2) Team Awesome. My friend committed to doing this with me. We don't work out together. We don't look at each other's food journals. I like that. What we do is check in with each other on workout days. On our blackberries. I don't want to explain this one much further. But, I will say that being committed to a morning check in - and having a supportive friend cheering you on (who you are cheering for too) makes a huge difference.
So ...
I'm doing it.
There's no magic. I am doing the Kettleworx program which I love (though the Sarge kicks my butt) 3-4 days a week. On alternate days I'm running just under 5 k on the treadmill. This is my morning. In the evenings I try to get in another workout. I love that I can run outside now some days. But I'm also happy watching tv from the treadmill.(I aim to brun 400-500 calories a day)
I'm eating about 1200 calories - 1500 calories a day (closer to 1200) and that is a lot of protein, the good carbs (mostly in the morning and at lunch) and tons of veggies.

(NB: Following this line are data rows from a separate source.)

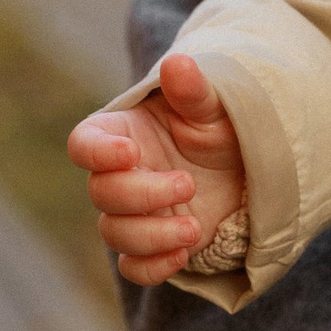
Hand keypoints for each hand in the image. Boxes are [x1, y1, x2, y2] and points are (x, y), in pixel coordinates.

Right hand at [67, 54, 247, 283]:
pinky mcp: (152, 245)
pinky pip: (133, 267)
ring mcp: (133, 213)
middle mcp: (119, 175)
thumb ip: (193, 90)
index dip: (97, 152)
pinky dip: (152, 267)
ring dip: (151, 235)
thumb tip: (177, 63)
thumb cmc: (221, 128)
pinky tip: (184, 255)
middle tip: (188, 185)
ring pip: (114, 234)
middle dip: (142, 194)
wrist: (246, 169)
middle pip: (101, 194)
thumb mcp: (213, 107)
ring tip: (195, 229)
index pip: (84, 144)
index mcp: (121, 134)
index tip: (130, 152)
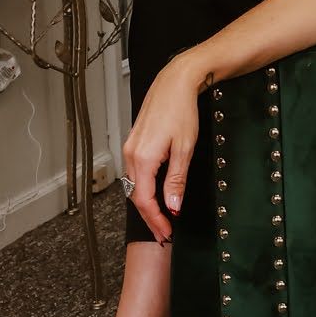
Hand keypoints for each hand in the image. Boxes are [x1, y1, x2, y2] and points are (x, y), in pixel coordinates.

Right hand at [123, 52, 205, 241]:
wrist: (175, 83)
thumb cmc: (182, 111)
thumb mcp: (185, 148)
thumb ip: (176, 179)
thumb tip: (173, 205)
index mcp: (143, 158)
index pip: (145, 200)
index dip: (156, 220)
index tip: (167, 232)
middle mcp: (131, 155)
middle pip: (137, 196)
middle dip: (150, 216)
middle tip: (164, 232)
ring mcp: (130, 148)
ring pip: (135, 185)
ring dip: (147, 204)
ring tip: (162, 218)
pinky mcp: (133, 143)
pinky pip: (136, 173)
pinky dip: (145, 188)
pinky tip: (155, 194)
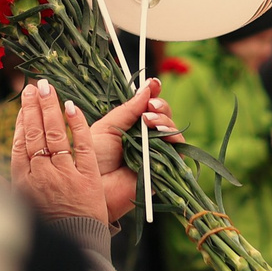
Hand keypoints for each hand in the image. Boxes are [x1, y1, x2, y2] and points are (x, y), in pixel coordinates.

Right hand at [10, 80, 107, 226]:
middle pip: (34, 133)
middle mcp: (41, 174)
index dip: (21, 121)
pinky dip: (76, 124)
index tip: (23, 103)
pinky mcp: (88, 176)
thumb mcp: (22, 212)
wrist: (78, 250)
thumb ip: (6, 191)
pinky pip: (81, 145)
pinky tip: (72, 106)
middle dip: (33, 107)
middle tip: (33, 85)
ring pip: (54, 134)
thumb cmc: (50, 231)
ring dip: (50, 108)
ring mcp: (64, 174)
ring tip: (47, 87)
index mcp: (23, 182)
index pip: (19, 143)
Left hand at [87, 77, 181, 221]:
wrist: (93, 187)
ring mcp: (155, 153)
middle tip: (150, 106)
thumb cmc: (93, 158)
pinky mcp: (164, 168)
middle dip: (160, 106)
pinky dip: (173, 137)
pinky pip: (178, 150)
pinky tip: (160, 131)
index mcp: (130, 127)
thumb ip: (128, 109)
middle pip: (163, 116)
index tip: (154, 82)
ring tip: (149, 120)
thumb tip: (147, 88)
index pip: (148, 107)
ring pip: (172, 130)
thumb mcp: (107, 127)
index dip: (153, 93)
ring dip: (165, 120)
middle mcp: (144, 139)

I've tried really hard to cut out sugar. And I'm getting there.
Sometimes I have a cheeseburger. I occassionally eat dark chocolate. I'm eating a lot of almonds, but they are unsalted which is a great way to moderate how many I eat.
I'm running a 5k race at the end of April. With my dad. He's fast. I plan to try to match his pace. At least at first. And I really want to push for a September 10k.
And I really need a new wardrobe! Because for once none of my clothes fit me, but instead of being too small they are too big. I'll take it.
And I'm happy!
Before ... and After
Here's me around November. I'm not a big before and after person. But, when I saw this picture I wasn't too happy with myself. And then I spent 2 months eating more and deleting picture of myself. I am surprised I kept this one.
And this is now. Or a couple weeks ago (and a couple pounds) ago.